Peter Yarrow of Peter, Paul and Mary, a charter member of the 1960s folk music revival, is alive and well and doing what he has always done—singing about struggles past and campaigning for the underdog today.

For about 200 fans who packed his concert at the Georges Vanier Cultural Centre June 14, it was not only a return to the glory days but also the gala opening of Montreal’s Folk Festival on the Lachine Canal.

The good news is that it was much more than a nostalgia gala. At 74, Yarrow still sings for economic justice and a helping hand for disadvantaged youth in North America. He is fighting the good fight, as he did with the late Mary Travers and Noel Paul Stookey, and he does it with characteristic verve, generosity and good humour.

Rwandan dancers get in the groove during Montreal’s Folk Festival on the Canal Photo: Irwin Block

We heard Puff the Magic Dragon (“No, it’s not about drugs!”), Pete Seeger’s If I Had a Hammer, Bob Dylan’s Blowin’ in the Wind, and Yarrow’s own The Great Mandela.

We also heard about Yarrow’s involvement in Operation Respect, which seeks to educate “the whole child,” beyond the proverbial three Rs.
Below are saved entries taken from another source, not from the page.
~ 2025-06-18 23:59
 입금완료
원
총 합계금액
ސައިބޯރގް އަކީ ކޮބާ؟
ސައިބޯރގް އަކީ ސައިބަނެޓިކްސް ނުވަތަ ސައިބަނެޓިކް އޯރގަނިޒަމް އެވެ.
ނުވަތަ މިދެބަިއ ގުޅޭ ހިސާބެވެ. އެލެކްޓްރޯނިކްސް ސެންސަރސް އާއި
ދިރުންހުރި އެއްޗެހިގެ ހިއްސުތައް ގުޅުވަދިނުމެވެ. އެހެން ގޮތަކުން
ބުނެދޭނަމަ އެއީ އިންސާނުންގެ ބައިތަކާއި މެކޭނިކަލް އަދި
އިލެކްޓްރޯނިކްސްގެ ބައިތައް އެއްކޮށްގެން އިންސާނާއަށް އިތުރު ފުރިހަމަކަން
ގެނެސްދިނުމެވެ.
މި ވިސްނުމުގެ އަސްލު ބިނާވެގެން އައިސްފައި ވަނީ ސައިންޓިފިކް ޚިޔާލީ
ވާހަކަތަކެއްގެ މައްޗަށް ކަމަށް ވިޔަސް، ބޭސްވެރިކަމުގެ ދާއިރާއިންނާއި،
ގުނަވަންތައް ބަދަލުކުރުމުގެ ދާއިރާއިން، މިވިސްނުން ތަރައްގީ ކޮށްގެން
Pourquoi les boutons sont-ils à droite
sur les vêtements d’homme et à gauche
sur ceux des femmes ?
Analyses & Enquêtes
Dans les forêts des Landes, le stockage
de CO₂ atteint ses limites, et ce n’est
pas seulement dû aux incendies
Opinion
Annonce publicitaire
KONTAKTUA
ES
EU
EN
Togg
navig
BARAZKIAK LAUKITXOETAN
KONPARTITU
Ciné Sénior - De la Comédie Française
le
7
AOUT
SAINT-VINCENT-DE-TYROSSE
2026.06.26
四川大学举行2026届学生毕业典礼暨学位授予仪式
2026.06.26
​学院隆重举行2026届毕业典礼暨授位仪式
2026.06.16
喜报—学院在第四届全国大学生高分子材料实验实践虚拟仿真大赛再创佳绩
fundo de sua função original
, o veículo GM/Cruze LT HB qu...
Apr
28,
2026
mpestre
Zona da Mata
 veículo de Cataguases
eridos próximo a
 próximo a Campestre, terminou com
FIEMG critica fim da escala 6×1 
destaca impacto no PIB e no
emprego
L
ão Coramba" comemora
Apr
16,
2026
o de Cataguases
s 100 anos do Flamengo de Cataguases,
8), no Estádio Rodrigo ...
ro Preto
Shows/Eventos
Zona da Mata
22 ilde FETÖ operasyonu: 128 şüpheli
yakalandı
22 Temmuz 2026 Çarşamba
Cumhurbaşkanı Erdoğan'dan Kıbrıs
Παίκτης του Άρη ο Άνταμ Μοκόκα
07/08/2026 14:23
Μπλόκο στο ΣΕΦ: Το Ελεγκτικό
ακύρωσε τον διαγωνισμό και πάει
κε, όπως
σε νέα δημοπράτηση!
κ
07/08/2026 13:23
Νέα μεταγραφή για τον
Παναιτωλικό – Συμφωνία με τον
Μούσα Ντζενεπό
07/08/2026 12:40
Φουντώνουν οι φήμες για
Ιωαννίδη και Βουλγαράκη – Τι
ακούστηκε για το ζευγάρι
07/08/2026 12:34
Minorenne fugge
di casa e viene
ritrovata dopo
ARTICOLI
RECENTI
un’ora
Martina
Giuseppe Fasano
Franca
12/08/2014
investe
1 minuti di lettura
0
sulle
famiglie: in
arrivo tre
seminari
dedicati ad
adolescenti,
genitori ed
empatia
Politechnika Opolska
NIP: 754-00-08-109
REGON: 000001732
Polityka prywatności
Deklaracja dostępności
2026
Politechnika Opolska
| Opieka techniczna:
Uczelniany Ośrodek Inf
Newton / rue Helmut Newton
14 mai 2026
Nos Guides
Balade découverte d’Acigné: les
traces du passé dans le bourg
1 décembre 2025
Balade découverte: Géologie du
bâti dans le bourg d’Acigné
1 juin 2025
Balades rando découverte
He campaigns to build character, social and emotional development in the U.S. and other countries as he seeks to help children born with deformities as a result of Agent Orange defoliation in Vietnam.

Yarrow shared the stage with the talented singer/songwriter Sarah Scouten and her marvelous string band. Pairing this young, energetic, and soulful urban bluegrass group with a seasoned trouper point to the future for the range of music that fits the folk moniker.

When we checked out the scene at the Ilôt Charlevoix—the green space adjoining the bike path and Lachine Canal, near the Charlevoix métro—I was reminded of what a folk festival is all about

Under blue skies and bright sun, families were sprawled on the grass, picnicking, playing with kids and dogs and munching on snacks as they soaked up the sounds.

Festival organizer Matt Large of Hello Darlin’ Productions said 7,500 people gathered on site Saturday and Sunday and 180 camped out.

His conclusion, which bodes well for next year: “We couldn’t be more thrilled!”